Honeypot range expansion: from one IP to a /28

Following the Honeynet Project's tooling becoming more usable, I have expanded my honeypot deployment from a single IP to a small range using Honeyd. This was prediction 19 in my 2001 list — done by end of March, ahead of the June deadline.

The setup

I have, through arrangement with my ISP, a small block of 14 unused public IPs (a /28 minus my own real allocations). Honeyd, running on a single physical host, presents a different virtual host on each of those IPs. From outside, the range looks like 14 distinct hosts, each with its own services and behaviour.
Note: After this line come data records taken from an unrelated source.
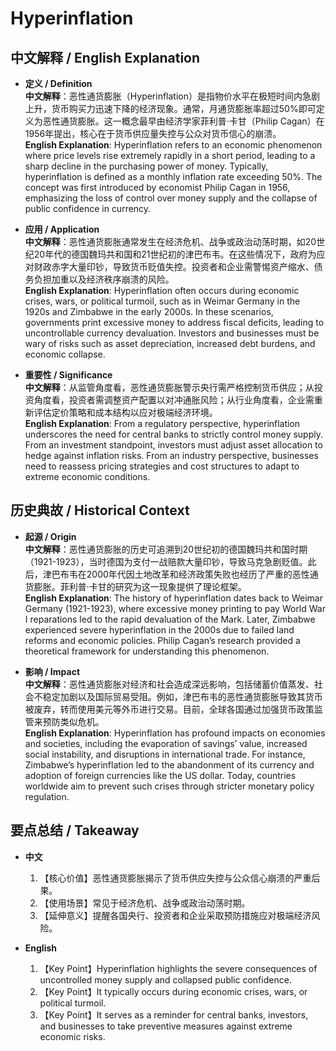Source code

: # Hyperinflation

## 中文解释 / English Explanation

* **定义 / Definition**  
  **中文解释**：恶性通货膨胀（Hyperinflation）是指物价水平在极短时间内急剧上升，货币购买力迅速下降的经济现象。通常，月通货膨胀率超过50%即可定义为恶性通货膨胀。这一概念最早由经济学家菲利普·卡甘（Philip Cagan）在1956年提出，核心在于货币供应量失控与公众对货币信心的崩溃。  
  **English Explanation**: Hyperinflation refers to an economic phenomenon where price levels rise extremely rapidly in a short period, leading to a sharp decline in the purchasing power of money. Typically, hyperinflation is defined as a monthly inflation rate exceeding 50%. The concept was first introduced by economist Philip Cagan in 1956, emphasizing the loss of control over money supply and the collapse of public confidence in currency.

* **应用 / Application**  
  **中文解释**：恶性通货膨胀通常发生在经济危机、战争或政治动荡时期，如20世纪20年代的德国魏玛共和国和21世纪初的津巴布韦。在这些情况下，政府为应对财政赤字大量印钞，导致货币贬值失控。投资者和企业需警惕资产缩水、债务负担加重以及经济秩序崩溃的风险。  
  **English Explanation**: Hyperinflation often occurs during economic crises, wars, or political turmoil, such as in Weimar Germany in the 1920s and Zimbabwe in the early 2000s. In these scenarios, governments print excessive money to address fiscal deficits, leading to uncontrollable currency devaluation. Investors and businesses must be wary of risks such as asset depreciation, increased debt burdens, and economic collapse.

* **重要性 / Significance**  
  **中文解释**：从监管角度看，恶性通货膨胀警示央行需严格控制货币供应；从投资角度看，投资者需调整资产配置以对冲通胀风险；从行业角度看，企业需重新评估定价策略和成本结构以应对极端经济环境。  
  **English Explanation**: From a regulatory perspective, hyperinflation underscores the need for central banks to strictly control money supply. From an investment standpoint, investors must adjust asset allocation to hedge against inflation risks. From an industry perspective, businesses need to reassess pricing strategies and cost structures to adapt to extreme economic conditions.

## 历史典故 / Historical Context

* **起源 / Origin**  
  **中文解释**：恶性通货膨胀的历史可追溯到20世纪初的德国魏玛共和国时期（1921-1923），当时德国为支付一战赔款大量印钞，导致马克急剧贬值。此后，津巴布韦在2000年代因土地改革和经济政策失败也经历了严重的恶性通货膨胀。菲利普·卡甘的研究为这一现象提供了理论框架。  
  **English Explanation**: The history of hyperinflation dates back to Weimar Germany (1921-1923), where excessive money printing to pay World War I reparations led to the rapid devaluation of the Mark. Later, Zimbabwe experienced severe hyperinflation in the 2000s due to failed land reforms and economic policies. Philip Cagan’s research provided a theoretical framework for understanding this phenomenon.

* **影响 / Impact**  
  **中文解释**：恶性通货膨胀对经济和社会造成深远影响，包括储蓄价值蒸发、社会不稳定加剧以及国际贸易受阻。例如，津巴布韦的恶性通货膨胀导致其货币被废弃，转而使用美元等外币进行交易。目前，全球各国通过加强货币政策监管来预防类似危机。  
  **English Explanation**: Hyperinflation has profound impacts on economies and societies, including the evaporation of savings’ value, increased social instability, and disruptions in international trade. For instance, Zimbabwe’s hyperinflation led to the abandonment of its currency and adoption of foreign currencies like the US dollar. Today, countries worldwide aim to prevent such crises through stricter monetary policy regulation.

## 要点总结 / Takeaway

* **中文**  
  1. 【核心价值】恶性通货膨胀揭示了货币供应失控与公众信心崩溃的严重后果。
  2. 【使用场景】常见于经济危机、战争或政治动荡时期。
  3. 【延伸意义】提醒各国央行、投资者和企业采取预防措施应对极端经济风险。

* **English**  
  1. 【Key Point】Hyperinflation highlights the severe consequences of uncontrolled money supply and collapsed public confidence.
  2. 【Key Point】It typically occurs during economic crises, wars, or political turmoil.
  3. 【Key Point】It serves as a reminder for central banks, investors, and businesses to take preventive measures against extreme economic risks.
Honeyd is configured with several persona templates:

A Linux web server with a small set of static pages and a simulated CGI directory.
A Windows file server that responds to NetBIOS queries and returns plausible share lists.
An old Solaris box with several services from a bygone era — telnet, finger, RPC.
A bare "router" that responds to SNMP queries with plausible router-style values.
A Windows NT desktop with default services.
A Cisco router that emulates an IOS administrative interface.

Each persona has TCP/IP stack characteristics matched to the OS being emulated, so nmap fingerprinting returns the right OS for each. The realism is, on first inspection, convincing.

What the range shows

Three months of single-IP data showed a particular pattern of scanner activity. The /28 expansion has revealed how coordinated the scanning actually is.
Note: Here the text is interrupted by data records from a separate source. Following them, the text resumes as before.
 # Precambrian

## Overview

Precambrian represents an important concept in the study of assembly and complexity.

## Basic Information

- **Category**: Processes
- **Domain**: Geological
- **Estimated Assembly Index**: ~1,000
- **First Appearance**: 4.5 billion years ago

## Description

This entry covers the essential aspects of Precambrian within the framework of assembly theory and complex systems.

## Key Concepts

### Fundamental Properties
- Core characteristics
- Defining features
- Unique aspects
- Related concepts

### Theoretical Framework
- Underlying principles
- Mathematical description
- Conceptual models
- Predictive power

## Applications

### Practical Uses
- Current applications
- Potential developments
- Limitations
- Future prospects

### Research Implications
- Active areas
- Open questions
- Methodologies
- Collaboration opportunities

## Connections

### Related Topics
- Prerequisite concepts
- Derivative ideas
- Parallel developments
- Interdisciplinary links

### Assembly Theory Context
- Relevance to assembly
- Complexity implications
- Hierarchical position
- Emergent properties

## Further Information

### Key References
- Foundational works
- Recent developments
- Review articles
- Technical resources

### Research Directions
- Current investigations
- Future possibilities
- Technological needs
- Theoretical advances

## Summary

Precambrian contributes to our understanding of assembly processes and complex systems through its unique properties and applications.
When a scanner hits one of my IPs, it almost always also hits adjacent IPs in my range — often within seconds, sometimes from the same source IP, sometimes from different sources that are clearly part of the same scanning campaign. The range coverage by individual scanners shows specific patterns:

Linear sweeps. Some scanners go through the range in IP order, hitting every address. These are typically simple scanners.
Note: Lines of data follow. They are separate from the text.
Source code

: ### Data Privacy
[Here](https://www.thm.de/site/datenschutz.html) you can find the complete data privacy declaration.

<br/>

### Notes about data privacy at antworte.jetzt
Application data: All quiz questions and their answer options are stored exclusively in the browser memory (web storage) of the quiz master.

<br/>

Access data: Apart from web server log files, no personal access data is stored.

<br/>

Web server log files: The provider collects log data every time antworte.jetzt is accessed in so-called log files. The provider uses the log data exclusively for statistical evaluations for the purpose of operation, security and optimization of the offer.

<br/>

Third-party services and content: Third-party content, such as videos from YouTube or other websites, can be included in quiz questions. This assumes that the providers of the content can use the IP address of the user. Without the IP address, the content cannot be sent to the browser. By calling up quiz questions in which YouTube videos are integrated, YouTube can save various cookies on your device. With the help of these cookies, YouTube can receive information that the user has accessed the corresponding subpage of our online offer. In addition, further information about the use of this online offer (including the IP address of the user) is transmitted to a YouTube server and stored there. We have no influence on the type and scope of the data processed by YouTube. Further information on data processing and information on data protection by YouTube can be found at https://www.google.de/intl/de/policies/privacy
Random sampling. Other scanners pick a few addresses at random from the range, then move on. These are typically more sophisticated.

Campaign coordination. Some IPs are hit by multiple sources within minutes, where each source hits a different subset. This is the coordinated scanning pattern I observed earlier — confirmed at finer resolution with the range deployment.

What the persona variation shows

Different personas attract different attention.

The Linux web server gets the most attention. Roughly twice the scan volume of the average IP in the range. Web vulnerabilities are widely scanned for; the substrate is large.

The Windows desktop gets credible Sub7-style probes. Specific port-knocking patterns I have seen in trojans show up against the Windows persona but not against the Linux ones. The attackers are picking targets based on the OS fingerprint.

The Solaris persona gets probed for older vulnerabilities. Specifically the RPC services and old telnet exploits that were patched on modern systems years ago. The attackers running these probes are presumably maintaining databases of legacy systems.

The Cisco persona gets specific router-targeted probes. SNMP community-string brute-force; specific known-default credentials; HTTP server exploitation attempts. The fingerprinting matters; the attackers are targeting based on what they think they are looking at.

This is the data the single-IP setup could not produce. Fingerprinting attracts attention from attackers who care about the target type.

Operational notes

Honeyd is reliable. Three weeks of operation, no crashes, no measurable performance issues on modest hardware.

Logging is comprehensive. Honeyd writes detailed logs of every interaction. The volume is substantial — about 10MB per day at my scan rate — but is straightforwardly archived.

Integration with my Snort sensor was straightforward. The existing Snort sensor sees the inbound traffic to all 14 IPs; the alerts are tagged by destination IP, so I can correlate Snort alerts with Honeyd interactions cleanly.

The compute requirements are modest. A 200MHz Pentium with 64MB of RAM handles the load comfortably. Honeyd is not the bottleneck.

What I want to do next

Three extensions on the list.

Add high-interaction honeypots behind some of the personas. Currently every persona is a Honeyd-emulated low-interaction service. Adding my real high-interaction setup behind specific personas would let me capture both the breadth of scanning and the depth of post-compromise activity on the more interesting probes.

Deploy Sebek on the high-interaction hosts. The kernel-level keystroke capture will catch attacker activity even if they install rootkits.

Contribute the data to the Honeynet Project. Sanitised captures from my range, in the standard format, are exactly the kind of data the cumulative analysis paper needs.

More as the data accumulates.